The entire RAID is configured as a single XFS filesystem.
Because the RAID is over 2 Tb, and the SCSI implementation in the
RAID doesn't support the newer READ16/WRITE16 SCSI commands, the
RAID unit has set the sector size to 2048 bytes. Also, because the
partition tables seem to assume a sector size of 512 bytes, we are
running XFS directly on the block device /dev/sdc, _NOT_ /dev/scd1.
We are runing on a Suse 9.2 system, with a 2.6.11.7 kernel.
Anyhow, we have been having some hang (not panic) issues with the SuperMicro,
and just to make sure it wasn't an XFS problem we decided to check the
XFS filesystem for errors. We first ran xfs_check, but it immediately
gives an "out of memory" error. What are my options for fixing this?
We added oodles of swap space, and made sure ulimit was set to unlimited
data and stack space. Since xfs_check is just a shell script wrapper
around xfs_db, we can't run that either. :-(
So, we next ran xfs_repair -n, and it reported the following errors:
Phase 3 - for each AG...
- scan (but don't clear) agi unlinked lists...
- process known inodes and perform inode discovery...
- agno = 0
- agno = 1
LEAFN node level is 1 inode 1074431615 bno = 8388608
LEAFN node level is 1 inode 1074431632 bno = 8388608
- agno = 2
LEAFN node level is 1 inode 2148178682 bno = 8388608
LEAFN node level is 1 inode 2148183066 bno = 8388608
- agno = 3
- agno = 4
- agno = 5
- agno = 6
- agno = 7
- agno = 8
- agno = 9
- agno = 10
- agno = 11
- agno = 12
- agno = 13
- agno = 14
- agno = 15
- agno = 16
- agno = 17
- agno = 18
- agno = 19
- agno = 20
- agno = 21
- agno = 22
- agno = 23
- agno = 24
- agno = 25
- agno = 26
- agno = 27
- agno = 28
- agno = 29
- agno = 30
- agno = 31
- process newly discovered inodes...
and it repeated the LEAFN warnings again in Phase 4.
A quick check of xfs_repair source shows that xfs_repair only reports this
situation, but does nothing about it. However, we unmounted the filesystem, and
ran xfs_repair in full repair mode, just in case, and hoping that Phase 5
(which is skipped in -n mode) would fix the problem, but it doesn't.

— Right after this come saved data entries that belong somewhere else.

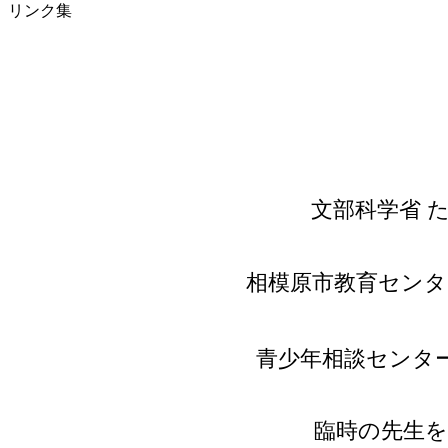
リンク集
文部科学省 
相模原市教育センタ
青少年相談センタ
臨時の先生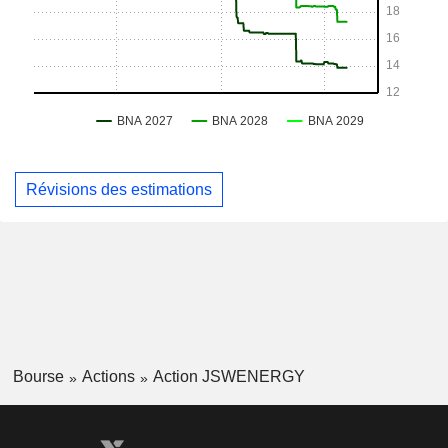
Révisions des estimations
Bourse
Actions
Action JSWENERGY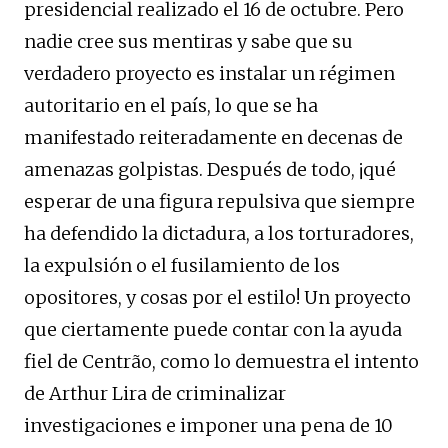
presidencial realizado el 16 de octubre. Pero
nadie cree sus mentiras y sabe que su
verdadero proyecto es instalar un régimen
autoritario en el país, lo que se ha
manifestado reiteradamente en decenas de
amenazas golpistas. Después de todo, ¡qué
esperar de una figura repulsiva que siempre
ha defendido la dictadura, a los torturadores,
la expulsión o el fusilamiento de los
opositores, y cosas por el estilo! Un proyecto
que ciertamente puede contar con la ayuda
fiel de Centrão, como lo demuestra el intento
de Arthur Lira de criminalizar
investigaciones e imponer una pena de 10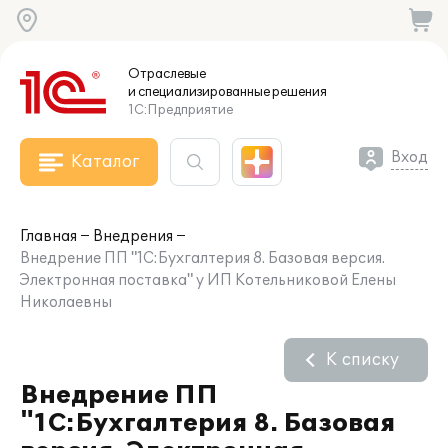
Отраслевые
и специализированные
решения
1С:Предприятие
Вход
Каталог
Главная
Внедрения
Внедрение ПП "1С:Бухгалтерия 8. Базовая версия.
Электронная поставка" у ИП Котельниковой Елены
Николаевны
К списку
Внедрение ПП
"1С:Бухгалтерия 8. Базовая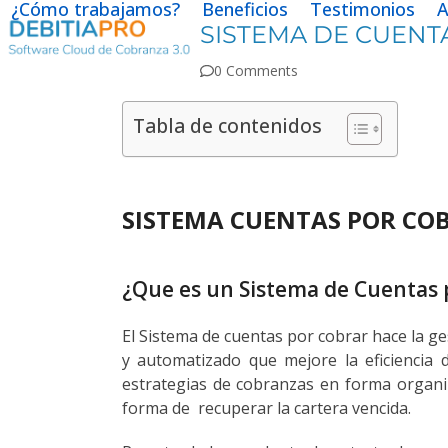
¿Cómo trabajamos?
Beneficios
Testimonios
A
Skip
SISTEMA DE CUENTA
to
content
0 Comments
Tabla de contenidos
SISTEMA CUENTAS POR CO
¿Que es un Sistema de Cuentas 
El Sistema de cuentas por cobrar hace la ge
y automatizado que mejore la eficiencia d
estrategias de cobranzas en forma organiz
forma de recuperar la cartera vencida.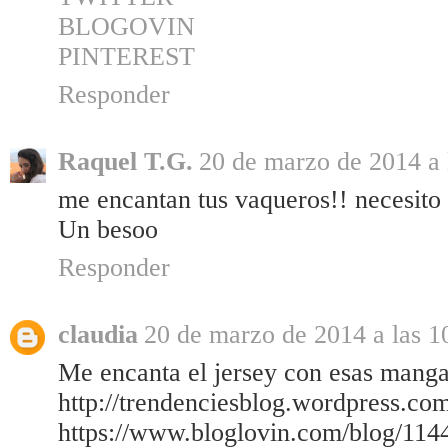
BLOGOVIN
PINTEREST
Responder
Raquel T.G.
20 de marzo de 2014 a 
me encantan tus vaqueros!! necesito 
Un besoo
Responder
claudia
20 de marzo de 2014 a las 1
Me encanta el jersey con esas mang
http://trendenciesblog.wordpress.co
https://www.bloglovin.com/blog/114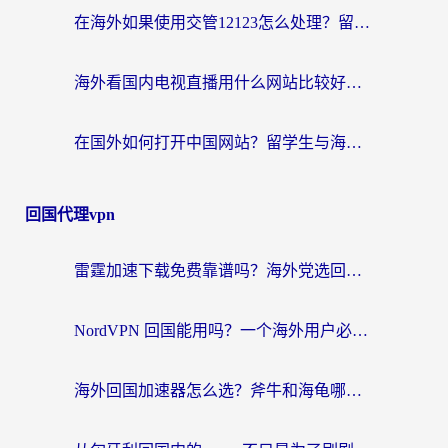
在海外如果使用交管12123怎么处理？留学生亲测有效的回国加速方案
海外看国内电视直播用什么网站比较好？一篇解决你所有追剧难题的实用指南
在国外如何打开中国网站？留学生与海外华人的无缝访问指南
回国代理vpn
雷霆加速下载免费靠谱吗？海外党选回国加速器的避坑指南（附热门工具对比）
NordVPN 回国能用吗？一个海外用户必须面对的真实困境
海外回国加速器怎么选？斧牛和海龟哪个好？一篇帮你避开坑的实用指南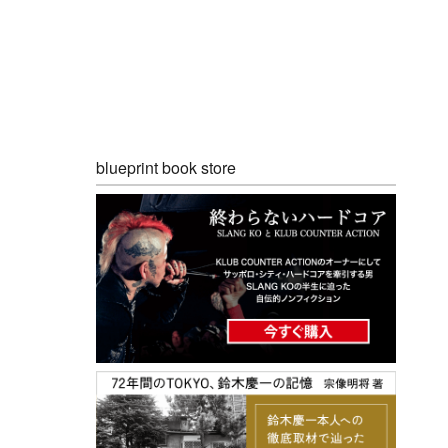
blueprint book store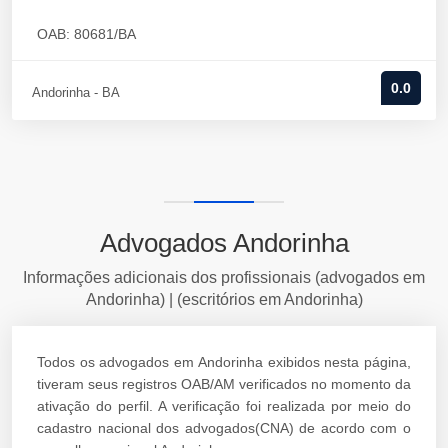
OAB: 80681/BA
0.0
Andorinha - BA
Advogados Andorinha
Informações adicionais dos profissionais (advogados em
Andorinha) | (escritórios em Andorinha)
Todos os advogados em Andorinha exibidos nesta página,
tiveram seus registros OAB/AM verificados no momento da
ativação do perfil. A verificação foi realizada por meio do
cadastro nacional dos advogados(CNA) de acordo com o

So, I checked the xfs mailing list archives, and this has been mentioned a
few times before, but no definate answers were given. However, I did notice
that in EVERY ONE of the instances where this message was printed, the bno
was equal to 8388608. Here is a link to the xfs mailing list archives that
shows the 6 messages that contain the LEAFN error message:
<http://oss.sgi.com/cgi-bin/namazu.cgi?query=LEAFN&submit=Search%21&idxname=linux-xfs&max=20&result=normal&sort=score>
Decimal 8388608 equals hex 0x800000. This seems very suspicious. Is this a
real problem, or just a mild annoyance?
BTW, we were able to get rid of the error message using "find . -inum ..." to
find the offending files. They were all directories. We then moved them aside,
created new directories, mv the contents into the new directory, and deleted
the old directory.
Oh, just in case anyone was wondering xfs_repair took about 45 minutes on our
5.6 Tb RAID which is 81% full, and running "find . -inum ..." took about 50
minutes.
Many thanks in advance for any help or insight.
Ken Sumrall
ksumrall@xxxxxxxxxxx
|